EL PASO, Texas (Border Report) — Facing heat over increasingly bold acts of narco-violence, the president of Mexico is set to begin a tour of states being disputed by the drug cartels.

His first stop on Wednesday is Guanajuato state, where gunmen on July 1 murdered 27 recovering drug addicts in Irapuato. There, Andres Manuel Lopez Obrador will talk with Gov. Diego Sinhue about crime and tour a gasoline refinery in Salamanca — where a criminal group last month abandoned an explosives-laden car after being spotted by the army.

The president on Thursday will be in Jalisco, the home of the drug cartel believed responsible for the June 26 assassination attempt on Mexico City police Chief Omar García Harfuch. He’s to meet with Gov. Enrique Alfaro and then inspect the new National Guard headquarters in Tlaquepaque, according to a schedule released by his office to Mexican media.

Police stand guard at a crime scene where the chief of police was attacked by gunmen in the early morning hours, in Mexico City, Friday, June 26, 2020. Heavily armed gunmen attacked and wounded Omar Garcia Harfuch in a brazen operation that left an unspecified number of dead, Mayor Claudia Sheinbaum said Friday. (AP Photo/Rebecca Blackwell)

On Friday he visits Colima, where Jalisco cartel hitmen recently killed a federal judge and a state lawmaker. He’s also visiting the port of Manzanillo, where drug experts say precursor drugs for fentanyl and methamphetamine routinely come in from Asia.

Lopez Obrador on Monday said he wanted to show support for local public safety officials.

But asked why the president of Mexico suddenly decided to tour cartel battleground states, a U.S. security expert said it’s to show that drug traffickers do not control the country.

“It’s about politics but it’s also to make a statement,” said Scott Stewart, vice president of TorchStone Global, a Maryland-based private security firm. “He’s trying to provide leadership, trying to show the Mexican people that he’s not afraid of going to these places. […] He’s also trying to tell people, ‘hey, this is Mexico, not Syria, you can still do business here.'”
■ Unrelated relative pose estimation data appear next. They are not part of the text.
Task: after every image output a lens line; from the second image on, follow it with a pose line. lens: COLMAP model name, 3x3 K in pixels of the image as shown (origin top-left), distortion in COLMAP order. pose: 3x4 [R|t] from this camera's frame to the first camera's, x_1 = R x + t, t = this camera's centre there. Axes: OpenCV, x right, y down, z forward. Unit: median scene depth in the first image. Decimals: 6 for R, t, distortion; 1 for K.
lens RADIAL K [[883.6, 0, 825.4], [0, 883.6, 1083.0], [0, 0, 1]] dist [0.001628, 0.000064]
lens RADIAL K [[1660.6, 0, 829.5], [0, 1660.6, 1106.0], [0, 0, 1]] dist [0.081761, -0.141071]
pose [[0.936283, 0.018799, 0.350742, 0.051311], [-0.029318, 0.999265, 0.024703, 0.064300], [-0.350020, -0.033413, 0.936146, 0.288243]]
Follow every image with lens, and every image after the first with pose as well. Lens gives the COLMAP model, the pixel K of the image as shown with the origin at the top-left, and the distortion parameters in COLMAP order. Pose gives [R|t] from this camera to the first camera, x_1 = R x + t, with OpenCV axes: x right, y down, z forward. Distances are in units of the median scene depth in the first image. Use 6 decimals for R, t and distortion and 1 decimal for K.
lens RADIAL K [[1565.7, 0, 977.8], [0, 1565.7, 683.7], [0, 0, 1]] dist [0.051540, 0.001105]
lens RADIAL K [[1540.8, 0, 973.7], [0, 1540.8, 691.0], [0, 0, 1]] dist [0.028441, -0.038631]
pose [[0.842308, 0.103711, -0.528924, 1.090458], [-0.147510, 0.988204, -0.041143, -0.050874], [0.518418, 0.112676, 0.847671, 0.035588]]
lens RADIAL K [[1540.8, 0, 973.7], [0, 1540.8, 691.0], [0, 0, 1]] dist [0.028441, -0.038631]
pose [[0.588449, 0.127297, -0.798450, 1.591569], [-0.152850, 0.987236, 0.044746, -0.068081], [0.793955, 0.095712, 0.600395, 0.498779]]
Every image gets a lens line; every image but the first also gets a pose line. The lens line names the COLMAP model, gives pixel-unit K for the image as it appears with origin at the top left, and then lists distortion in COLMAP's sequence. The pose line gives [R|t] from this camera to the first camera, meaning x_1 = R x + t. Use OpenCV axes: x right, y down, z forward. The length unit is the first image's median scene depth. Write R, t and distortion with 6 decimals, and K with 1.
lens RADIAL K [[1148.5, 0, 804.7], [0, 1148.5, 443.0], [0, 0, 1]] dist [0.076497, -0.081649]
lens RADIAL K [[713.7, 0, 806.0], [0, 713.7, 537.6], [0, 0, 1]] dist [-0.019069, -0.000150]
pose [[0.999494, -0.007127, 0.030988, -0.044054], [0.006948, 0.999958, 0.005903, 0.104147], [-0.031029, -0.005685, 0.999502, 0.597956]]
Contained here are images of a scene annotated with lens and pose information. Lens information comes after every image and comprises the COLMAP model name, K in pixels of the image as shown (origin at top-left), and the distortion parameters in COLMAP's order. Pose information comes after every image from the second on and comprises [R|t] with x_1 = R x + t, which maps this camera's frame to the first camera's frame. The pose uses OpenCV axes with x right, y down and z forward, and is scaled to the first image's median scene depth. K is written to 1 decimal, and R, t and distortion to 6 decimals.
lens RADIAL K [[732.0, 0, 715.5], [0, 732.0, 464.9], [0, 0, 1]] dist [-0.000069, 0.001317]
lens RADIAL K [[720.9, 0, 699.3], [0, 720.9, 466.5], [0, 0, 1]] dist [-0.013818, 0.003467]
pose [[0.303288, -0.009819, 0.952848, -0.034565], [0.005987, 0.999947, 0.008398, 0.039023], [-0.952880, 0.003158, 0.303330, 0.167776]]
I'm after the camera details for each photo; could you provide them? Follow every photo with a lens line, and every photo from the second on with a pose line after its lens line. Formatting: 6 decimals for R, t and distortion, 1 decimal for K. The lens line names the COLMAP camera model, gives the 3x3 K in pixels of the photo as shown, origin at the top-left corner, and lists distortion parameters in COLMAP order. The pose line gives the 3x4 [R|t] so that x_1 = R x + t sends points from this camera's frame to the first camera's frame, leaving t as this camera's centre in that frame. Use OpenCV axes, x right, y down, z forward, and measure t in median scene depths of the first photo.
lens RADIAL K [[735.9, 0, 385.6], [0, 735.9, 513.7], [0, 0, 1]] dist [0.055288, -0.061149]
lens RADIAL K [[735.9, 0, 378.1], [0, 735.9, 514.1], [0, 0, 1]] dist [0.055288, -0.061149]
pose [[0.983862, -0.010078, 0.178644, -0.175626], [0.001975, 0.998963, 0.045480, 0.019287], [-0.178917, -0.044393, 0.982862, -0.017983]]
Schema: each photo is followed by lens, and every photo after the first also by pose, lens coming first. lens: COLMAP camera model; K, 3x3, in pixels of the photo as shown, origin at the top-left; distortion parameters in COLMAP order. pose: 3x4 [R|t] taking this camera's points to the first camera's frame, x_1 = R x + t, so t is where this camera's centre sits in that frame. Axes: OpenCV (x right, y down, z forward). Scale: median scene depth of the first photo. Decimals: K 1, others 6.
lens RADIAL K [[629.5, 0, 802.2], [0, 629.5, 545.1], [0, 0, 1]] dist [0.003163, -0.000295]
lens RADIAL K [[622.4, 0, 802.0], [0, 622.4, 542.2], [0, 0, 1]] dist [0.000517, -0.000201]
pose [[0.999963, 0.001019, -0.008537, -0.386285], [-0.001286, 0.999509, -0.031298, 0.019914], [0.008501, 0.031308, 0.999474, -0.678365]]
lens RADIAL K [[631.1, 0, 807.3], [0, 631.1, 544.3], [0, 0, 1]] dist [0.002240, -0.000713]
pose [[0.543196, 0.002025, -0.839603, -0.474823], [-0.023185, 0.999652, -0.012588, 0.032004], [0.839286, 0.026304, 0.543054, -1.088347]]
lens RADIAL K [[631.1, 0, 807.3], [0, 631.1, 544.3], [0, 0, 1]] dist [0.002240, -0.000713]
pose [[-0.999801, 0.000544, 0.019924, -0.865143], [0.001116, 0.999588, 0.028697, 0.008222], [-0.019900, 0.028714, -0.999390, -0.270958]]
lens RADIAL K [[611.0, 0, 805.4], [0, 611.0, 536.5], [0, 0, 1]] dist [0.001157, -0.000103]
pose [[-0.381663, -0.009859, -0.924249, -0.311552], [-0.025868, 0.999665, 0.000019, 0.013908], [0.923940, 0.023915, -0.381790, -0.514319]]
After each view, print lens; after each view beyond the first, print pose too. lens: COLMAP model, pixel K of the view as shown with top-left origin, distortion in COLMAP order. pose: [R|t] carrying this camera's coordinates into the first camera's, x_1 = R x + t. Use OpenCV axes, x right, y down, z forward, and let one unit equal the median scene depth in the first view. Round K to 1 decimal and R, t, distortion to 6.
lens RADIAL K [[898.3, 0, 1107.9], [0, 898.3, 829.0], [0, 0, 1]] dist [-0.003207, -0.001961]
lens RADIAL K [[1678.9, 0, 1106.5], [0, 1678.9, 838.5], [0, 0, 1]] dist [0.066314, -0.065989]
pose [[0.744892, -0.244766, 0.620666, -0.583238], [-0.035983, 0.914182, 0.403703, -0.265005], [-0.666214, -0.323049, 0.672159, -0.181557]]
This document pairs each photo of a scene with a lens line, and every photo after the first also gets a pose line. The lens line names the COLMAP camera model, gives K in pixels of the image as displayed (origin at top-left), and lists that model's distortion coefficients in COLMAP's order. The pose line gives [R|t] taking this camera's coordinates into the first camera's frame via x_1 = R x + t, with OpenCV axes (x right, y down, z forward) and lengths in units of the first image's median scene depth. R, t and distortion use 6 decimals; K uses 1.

According to Stewart, Mexico is facing a full-blown criminal insurgency that urgently requires a response. To get there, he first needs to see eye-to-eye with governors from other political parties. Then he needs to fight the cartels much like the U.S. Army would fight insurgents, regaining and holding territory, then pumping social resources.

“It’s hard to tackle that unless all levels of government are working together, not at cross-purposes. […] It’s no different from the U.S., where, say, the governor of New York and the president spar about COVID,” Stewart said. “It’s the same dynamics, but in Mexico, it’s much more serious. The only way they are going to solve this problem is by working together.”

Some in the U.S. might think defeating the cartels is as easy as finding its leaders and going after them. But analysts say even that is complicated.

“The cartels are not going to pick a direct fight with the army unless they have to. They attack when they have superiority and surprise. […] It’s like putting your finger in a puddle of mercury. They’ll scatter, they’ll retreat and come back when (the army) is gone,” Stewart said.

And then there’s the corruption issue. If the president can’t get local leaders on board, criminals will continue to enjoy impunity. Elected officials from Juarez to Guanajuato have publicly complained about capturing criminals and then seeing them released by a judge or benefiting from a botched prosecution.

“At the heart of this whole idea is getting rid of the corruption. You can basically kill with impunity and that’s tied to corruption. Those two goals go hand-in-glove,” Stewart said of enforcing laws and eliminating corruption.